= Problem statement =
Your output must hold every entry exactly as written and none of the pictures.

= Data for the task =
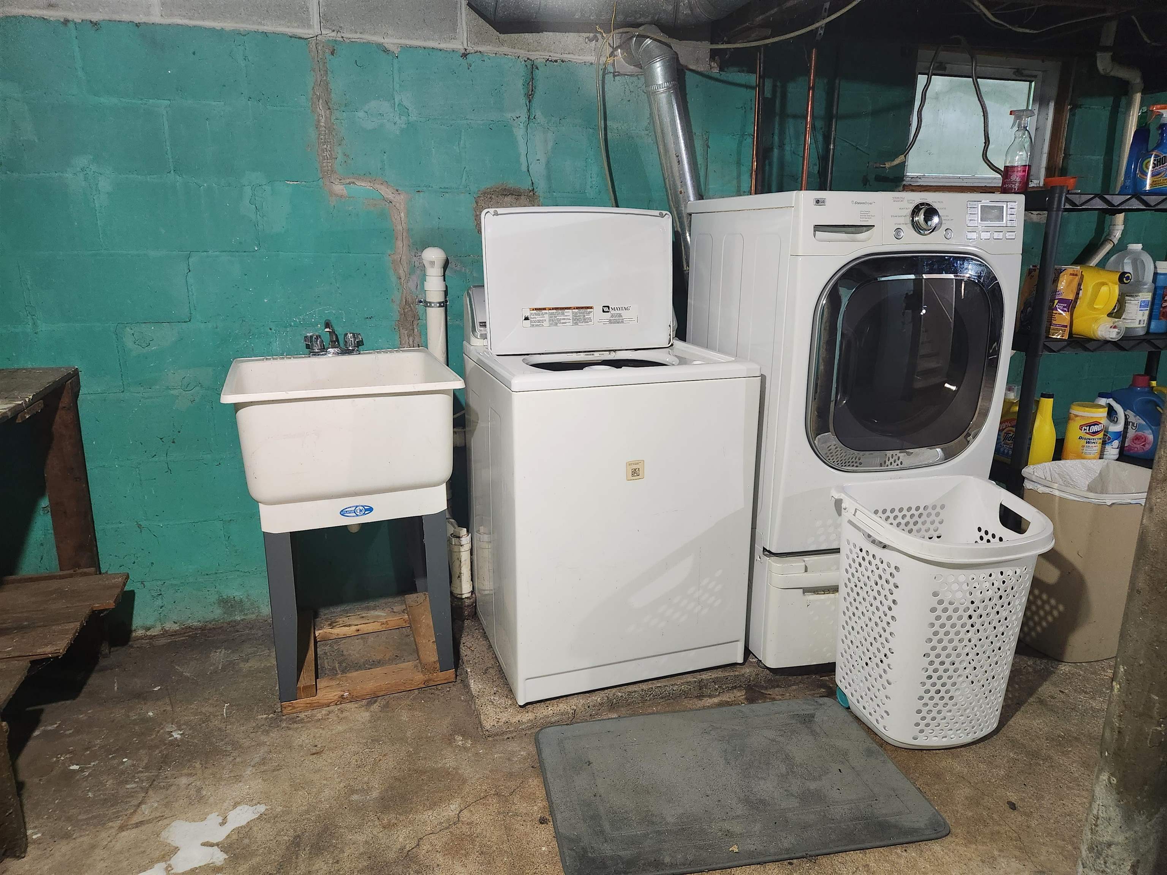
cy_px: 438
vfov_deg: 58.9
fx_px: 775
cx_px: 584
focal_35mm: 23
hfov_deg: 73.9
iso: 640
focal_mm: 5.4
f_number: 1.8
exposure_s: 1/60
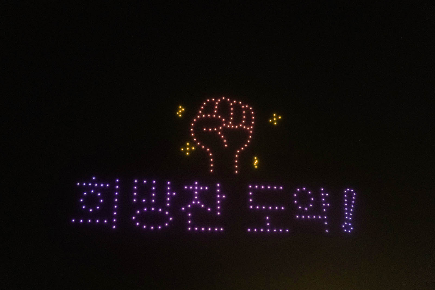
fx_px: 375
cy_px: 145
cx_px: 218
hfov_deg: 60.3
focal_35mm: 31
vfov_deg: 42.3
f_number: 2.8
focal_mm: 31
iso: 8000
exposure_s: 1/160
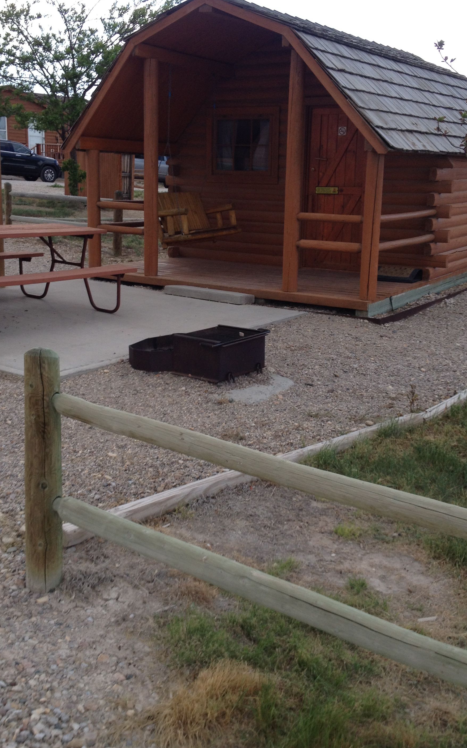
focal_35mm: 43
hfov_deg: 29.8
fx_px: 876
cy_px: 326
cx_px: 198
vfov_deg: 46.1
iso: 50
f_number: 2.4
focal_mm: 4.28
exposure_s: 1/649
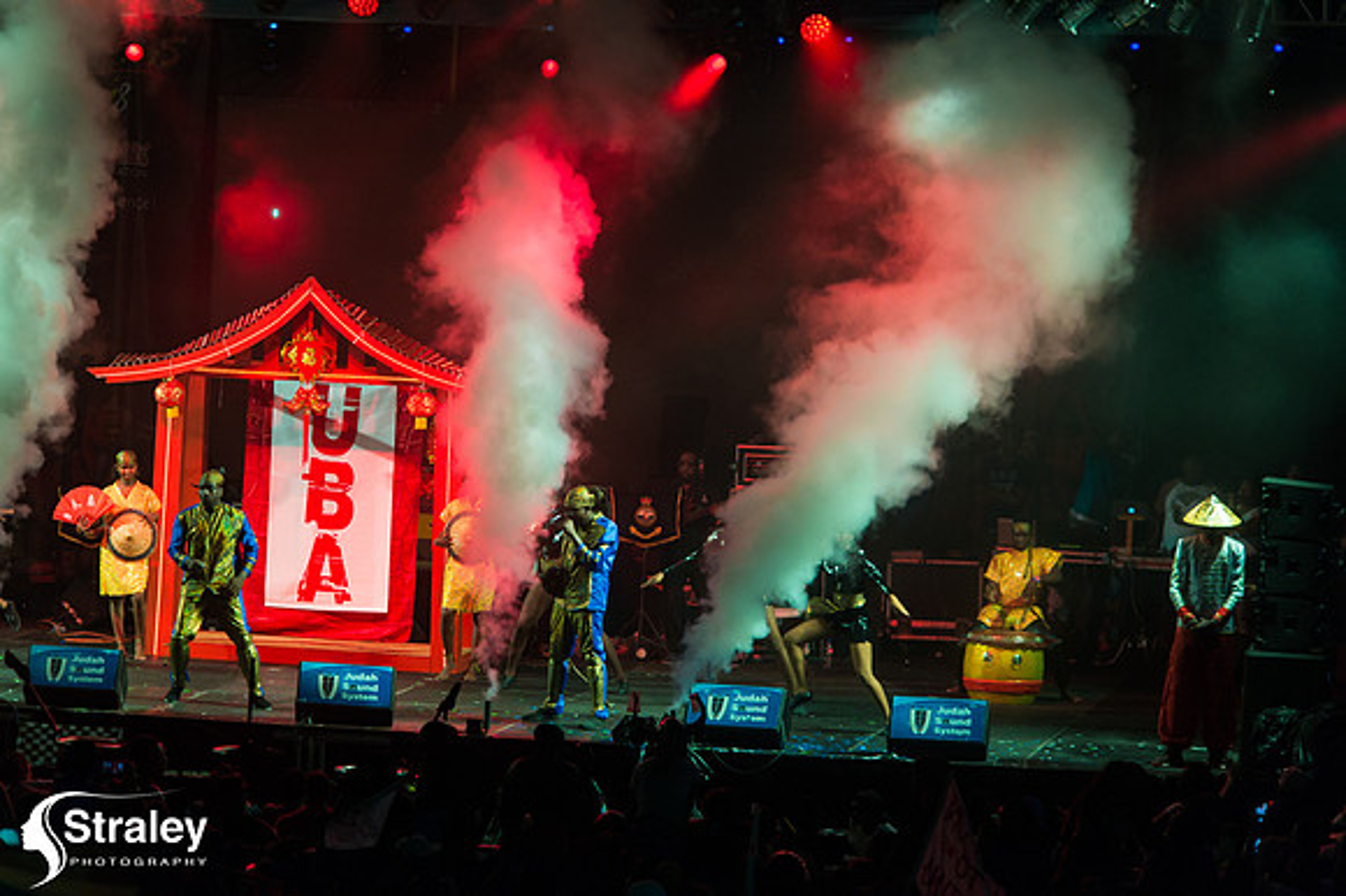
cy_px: 448
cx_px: 673
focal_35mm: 190
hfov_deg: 10.8
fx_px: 7100
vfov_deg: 7.2
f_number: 5.6
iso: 3200
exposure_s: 1/200
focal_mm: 190
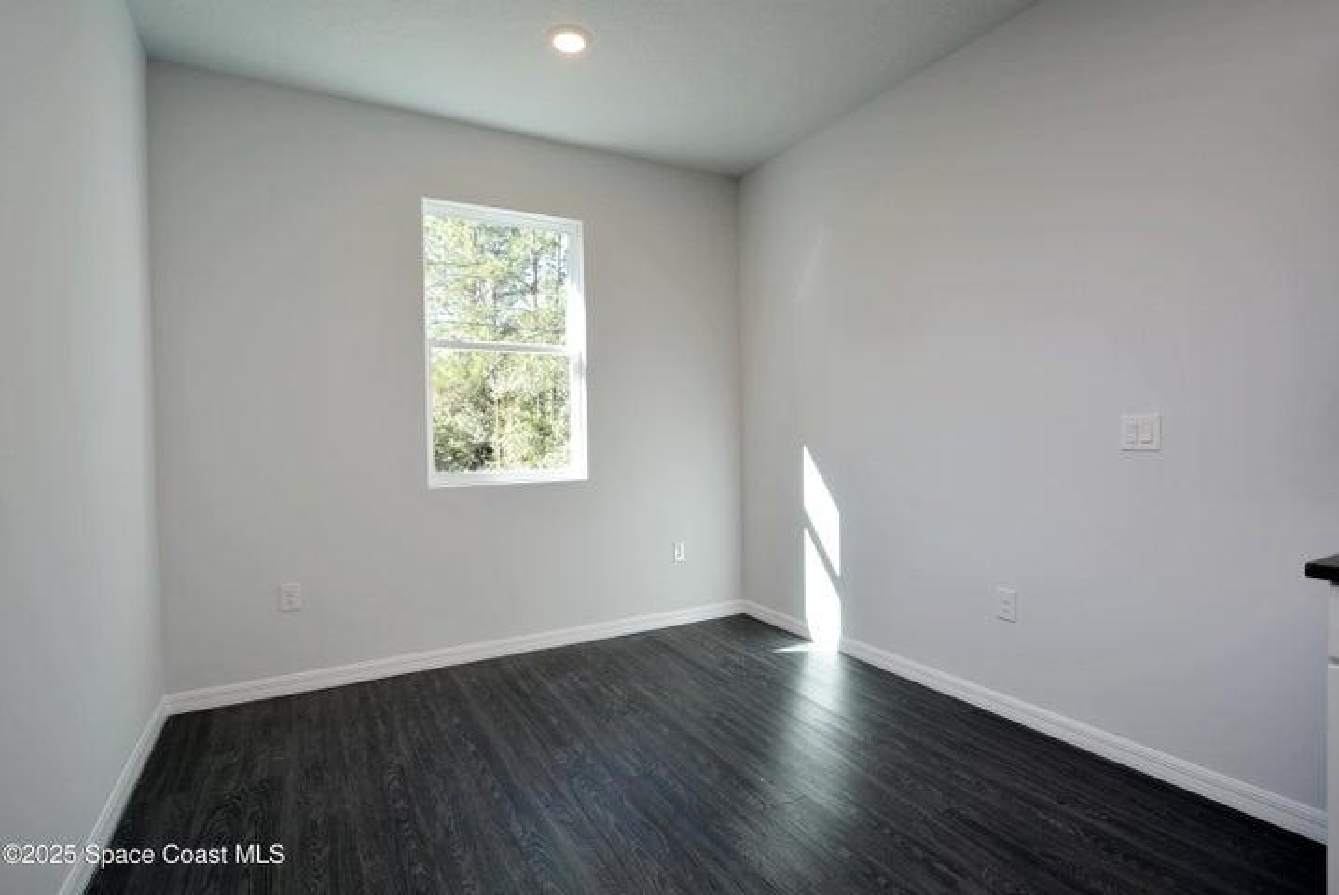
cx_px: 670
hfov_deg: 90.0
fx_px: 670
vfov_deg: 67.5
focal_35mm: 18
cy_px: 448
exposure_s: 1/80
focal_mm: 12
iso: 200
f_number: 4.5
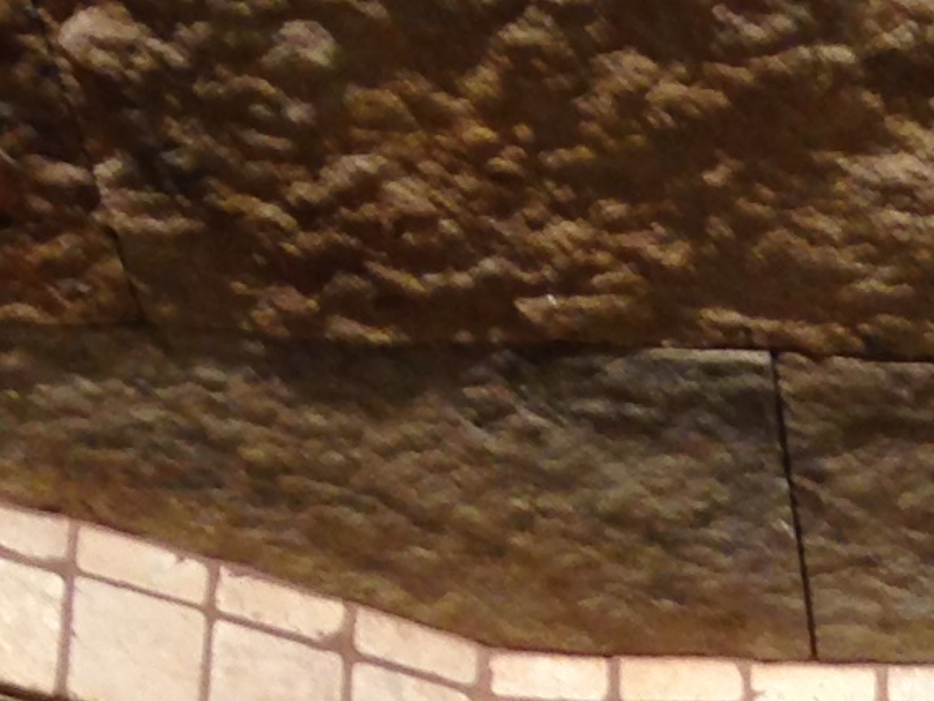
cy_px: 1934
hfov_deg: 10.2
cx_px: 1420
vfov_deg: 7.2
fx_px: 5046
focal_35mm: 187
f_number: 2.4
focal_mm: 4.12
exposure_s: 1/20
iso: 64
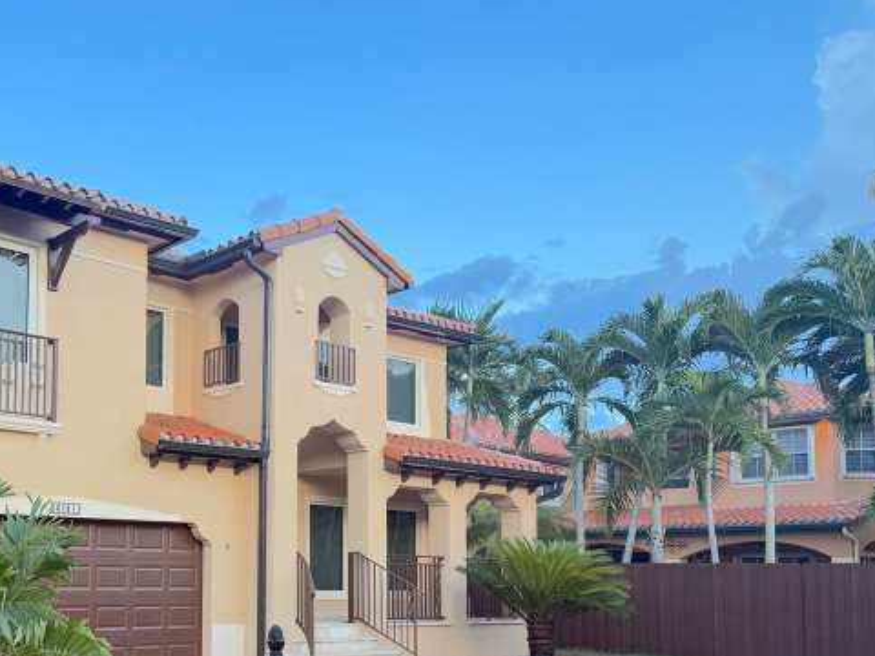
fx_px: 1011
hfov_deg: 44.7
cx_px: 188
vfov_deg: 35.1
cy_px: 503
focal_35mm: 40
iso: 64
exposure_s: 1/287
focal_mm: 6.76
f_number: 1.78
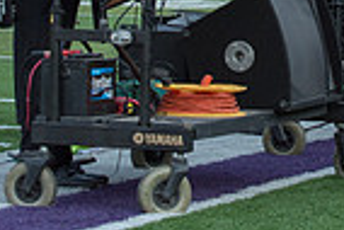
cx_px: 384
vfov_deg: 4.7
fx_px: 2803
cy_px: -133
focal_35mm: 293
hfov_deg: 7.0
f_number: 9
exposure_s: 1/320
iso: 640
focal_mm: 70
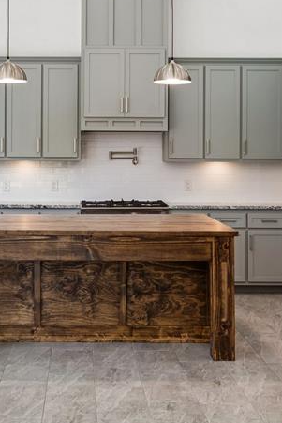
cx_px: 71
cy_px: 142
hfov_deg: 19.9
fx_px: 798
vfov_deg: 29.4
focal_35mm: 68
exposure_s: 1/40
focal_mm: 30
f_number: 8
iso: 200
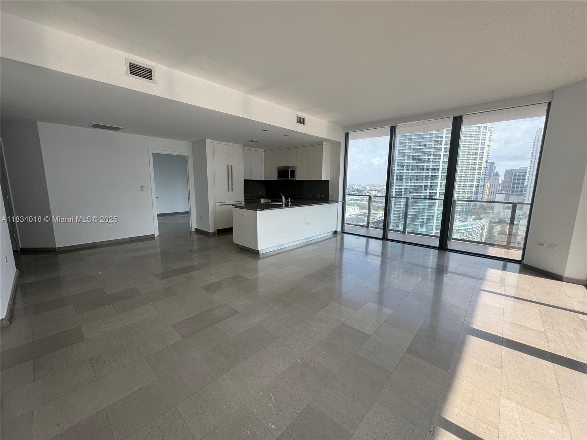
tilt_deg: -9.7
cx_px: 294
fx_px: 237
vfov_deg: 85.7
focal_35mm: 14
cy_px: 220
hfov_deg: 102.1
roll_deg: +0.1
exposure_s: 1/277
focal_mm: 2.22
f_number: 2.2
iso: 40
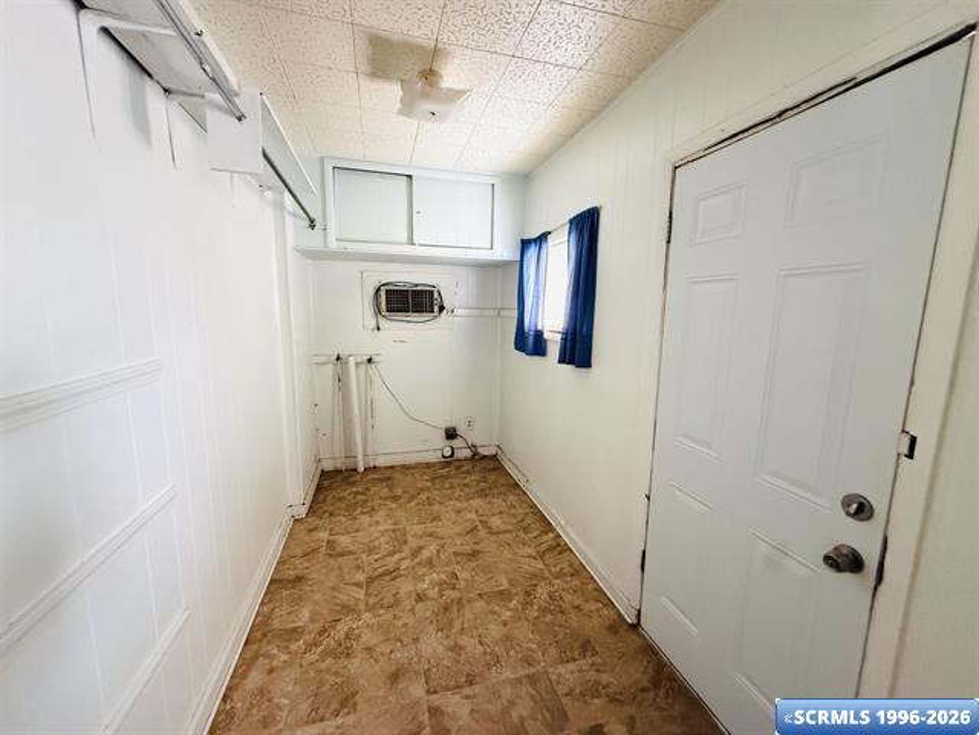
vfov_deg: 85.7
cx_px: 490
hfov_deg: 102.1
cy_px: 368
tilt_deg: -6.7
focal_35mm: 14
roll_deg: -1.0
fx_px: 396
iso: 640
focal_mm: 2.22
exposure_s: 1/60
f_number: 2.2
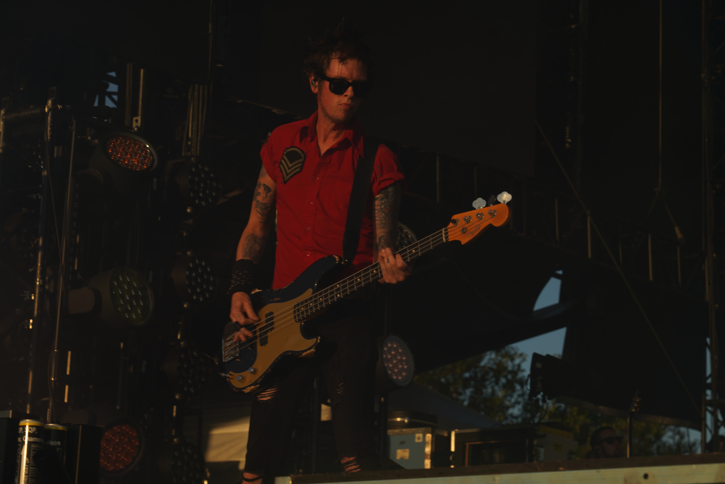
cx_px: 362
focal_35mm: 105
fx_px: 2114
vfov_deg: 13.0
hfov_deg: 19.5
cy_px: 242
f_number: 7.1
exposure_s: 1/400
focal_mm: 105
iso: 100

= Exercise result =
cy_px: 438
vfov_deg: 58.9
fx_px: 775
cx_px: 584
focal_35mm: 23
hfov_deg: 73.9
iso: 640
focal_mm: 5.4
f_number: 1.8
exposure_s: 1/60
fx_px: 375
cy_px: 145
cx_px: 218
hfov_deg: 60.3
focal_35mm: 31
vfov_deg: 42.3
f_number: 2.8
focal_mm: 31
iso: 8000
exposure_s: 1/160
focal_35mm: 43
hfov_deg: 29.8
fx_px: 876
cy_px: 326
cx_px: 198
vfov_deg: 46.1
iso: 50
f_number: 2.4
focal_mm: 4.28
exposure_s: 1/649
cy_px: 448
cx_px: 673
focal_35mm: 190
hfov_deg: 10.8
fx_px: 7100
vfov_deg: 7.2
f_number: 5.6
iso: 3200
exposure_s: 1/200
focal_mm: 190
cx_px: 670
hfov_deg: 90.0
fx_px: 670
vfov_deg: 67.5
focal_35mm: 18
cy_px: 448
exposure_s: 1/80
focal_mm: 12
iso: 200
f_number: 4.5
cy_px: 1934
hfov_deg: 10.2
cx_px: 1420
vfov_deg: 7.2
fx_px: 5046
focal_35mm: 187
f_number: 2.4
focal_mm: 4.12
exposure_s: 1/20
iso: 64
fx_px: 1011
hfov_deg: 44.7
cx_px: 188
vfov_deg: 35.1
cy_px: 503
focal_35mm: 40
iso: 64
exposure_s: 1/287
focal_mm: 6.76
f_number: 1.78
cx_px: 384
vfov_deg: 4.7
fx_px: 2803
cy_px: -133
focal_35mm: 293
hfov_deg: 7.0
f_number: 9
exposure_s: 1/320
iso: 640
focal_mm: 70
cx_px: 71
cy_px: 142
hfov_deg: 19.9
fx_px: 798
vfov_deg: 29.4
focal_35mm: 68
exposure_s: 1/40
focal_mm: 30
f_number: 8
iso: 200
tilt_deg: -9.7
cx_px: 294
fx_px: 237
vfov_deg: 85.7
focal_35mm: 14
cy_px: 220
hfov_deg: 102.1
roll_deg: +0.1
exposure_s: 1/277
focal_mm: 2.22
f_number: 2.2
iso: 40
vfov_deg: 85.7
cx_px: 490
hfov_deg: 102.1
cy_px: 368
tilt_deg: -6.7
focal_35mm: 14
roll_deg: -1.0
fx_px: 396
iso: 640
focal_mm: 2.22
exposure_s: 1/60
f_number: 2.2
cx_px: 362
focal_35mm: 105
fx_px: 2114
vfov_deg: 13.0
hfov_deg: 19.5
cy_px: 242
f_number: 7.1
exposure_s: 1/400
focal_mm: 105
iso: 100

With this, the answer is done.